In codifying companies’ “right” to refuse to follow duly-enacted American law – despite operating in America and employing Americans and selling to Americans who access their businesses via American infrastructure – the Supreme Court, in legal effect, created countless Branch Davidian compounds all across the country. (You do remember the Branch Davidians, right?)
In light of Burwell vs. Hobby Lobby, it’s no stretch to suggest a sign be placed at the entrance of every for-profit company claiming an exemption to laws of the United States, to wit:
UPON ENTERING THESE PREMISES, THE LAWS OF THE UNITED STATES NO LONGER APPLY NOR PROTECT YOU. FROM A LEGAL STANDPOINT, YOU ARE ABOUT TO ENTER AND WILL REMAIN WITHIN THE BOUNDS AND UNDER THE JURISDICTION OF ANOTHER COUNTRY, UNTIL YOU AGAIN CROSS THIS THRESHOLD. ASSUMING YOU DO.
Is that extreme?
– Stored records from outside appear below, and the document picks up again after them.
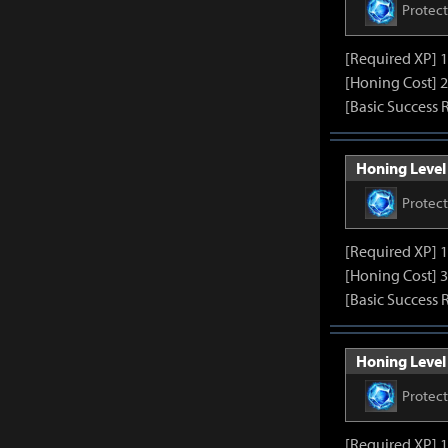
Protec
[Required XP] 
[Honing Cost] 2
[Basic Success 
Honing Level 
Protec
[Required XP] 
[Honing Cost] 3
[Basic Success 
Honing Level 
Protec
[Required XP] 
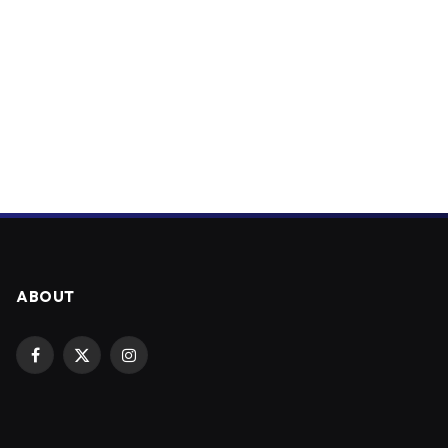
ABOUT
Facebook
X
Instagram
(Twitter)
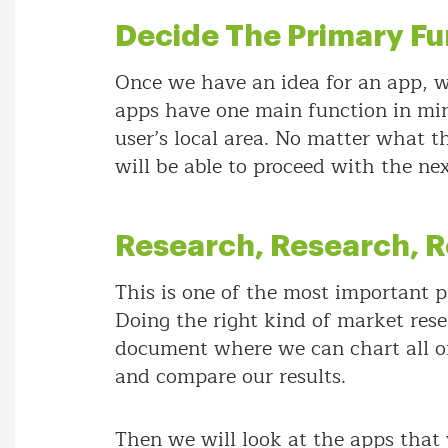
Decide The Primary Fu
Once we have an idea for an app, we
apps have one main function in mind,
user’s local area. No matter what t
will be able to proceed with the nex
Research, Research, 
This is one of the most important pa
Doing the right kind of market rese
document where we can chart all of
and compare our results.
Then we will look at the apps that 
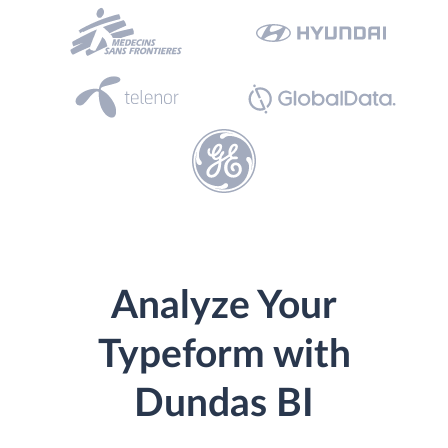
Analyze Your
Typeform with
Dundas BI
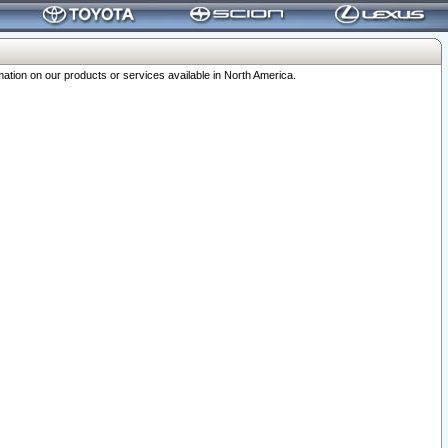
ation on our products or services available in North America.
Think about it.
By bowing to what it deemed a “sincerely held” religious objection to the law — a “sincerity” questionable at best (and more accurately an outright lie) when one considers that oh-so-abortion-aghast Hobby Lobby purchases and sells products produced in a country (China) where forced abortion is the law – the Supreme Court accepted prima-facie Hobby Lobby’s claims of religiosity of an extent sufficient to countervail its inherent responsibility to obey the law. What now stops the Court from opining that companies have a right to police their grounds however they see fit, up to and including summary executions for, say, shoplifting — if that’s what an organization’s claimed “deeply held religious convictions” dictate?